L’accès à la mémoire et l’altération lente des souvenirs
Il y a fort longtemps, j’ai lu un des livres De la Recherche de la Vérité de Malebranche. Et je trouve qu’il proposait une intéressante vision matérialiste de l’imagination et de la mémoire. Si je devais en reformuler l’idée, je dirais qu’on distingue trois aspects dans le processus de mémorisation.
L’encodage
Tout d’abord, l’encodage pur. Le moment où l’on grave le souvenir dans notre encéphale. Nombreux auteurs s’accordent à dire que le contexte dans lequel on se trouve (l’instant présent) joue énormément sur la manière dont on ancre un instant dans son esprit et sur la longévité de ce dernier dans la mémoire. Les émotions, le recul et l’âge du sujet sont autant de facteurs qui vont impacter durablement le souvenir.
Le rappel du souvenir
Ensuite vient l’accès volontaire aux souvenirs. Qu’on le veuille ou non, chaque évocation mémorielle est comme le passage d’une tête de lecture sur un disque : elle laisse une trace microscopique.

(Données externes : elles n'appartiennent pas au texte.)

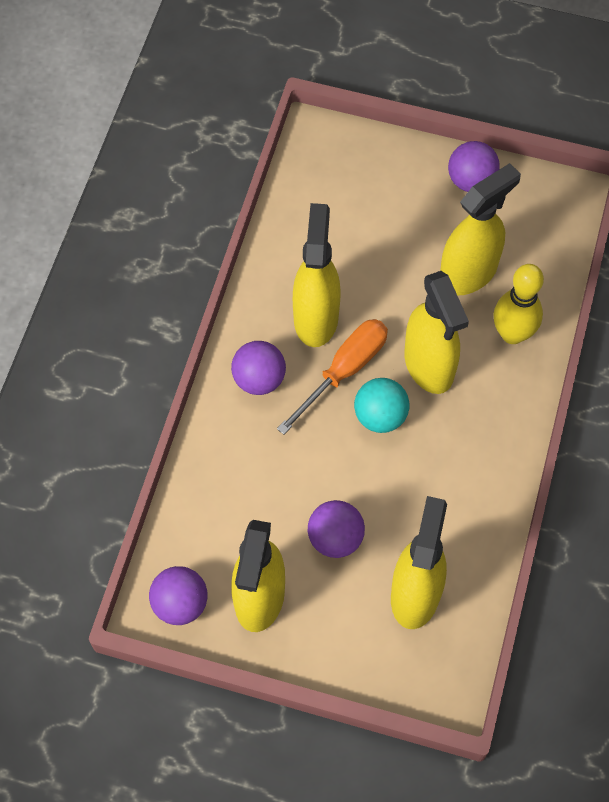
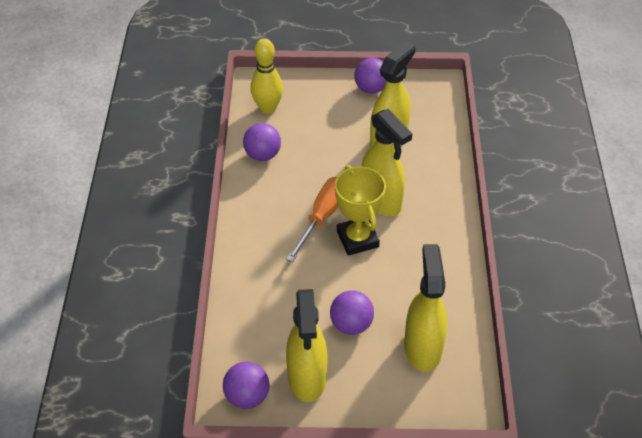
camera: 15 degrees left, 15 degrees down
(259, 379) = (262, 234): purple ball -> purple ball (262, 155)
(316, 318) = (291, 188): yellow spray bottle -> none
(380, 416) = (357, 239): turquoise ball -> yellow trophy
(512, 334) = (431, 170): yellow bowling pin -> yellow bowling pin (268, 108)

Chaque souvenir rappelé est remis en perspective au nouveau contexte présent : connaissances actuelles et émotions du moment. Et ce contexte déforme imperceptiblement le souvenir. Et lorsque des décennies s’écoulent, ce fragment de mémoire n’est plus qu’une vague copie de la réalité passée, une relique en ruines, un clone difforme qui fait partie de nos croyances plus ou moins profondes, mais qui remet en question la véracité de notre passé… et par là même, notre identité construite au fil des années.
Les rêves
Enfin, dans le processus de consolidation de la mémoire interviennent les rêves. Ces derniers dénaturent certains de nos souvenirs et leur authenticité se confronte à notre créativité plus ou moins consciente.
La mémoire est en perpétuelle reconstruction. Et ce que nous pensons être du vécu relève parfois de la pure fantaisie. À différents degrés, bien sûr.
Conclusion
La manière dont nos sens captent l’information (extraction rapide de formes fortes) et dont notre imagination assemble des pièces détachées rend complexe, voire insensée, la question : le subconscient crée-t-il des visages inconnus ?
En outre, vu comment la mémoire altère et déforme ce que l’on estime être le passé, il serait impossible de vérifier avec exactitude qu’un visage plus ou moins étranger a effectivement appartenu à une personne réelle…
La réponse à la question posée en préambule est trop subjective. En revanche, l’esprit est beaucoup plus impressionnant qu’on ne le pense lorsqu’il s’agit de brouiller notre jugement et de remettre en cause nos certitudes.
C’est là le noyau autour duquel gravite Malgovert : entre identité, souvenirs et songes.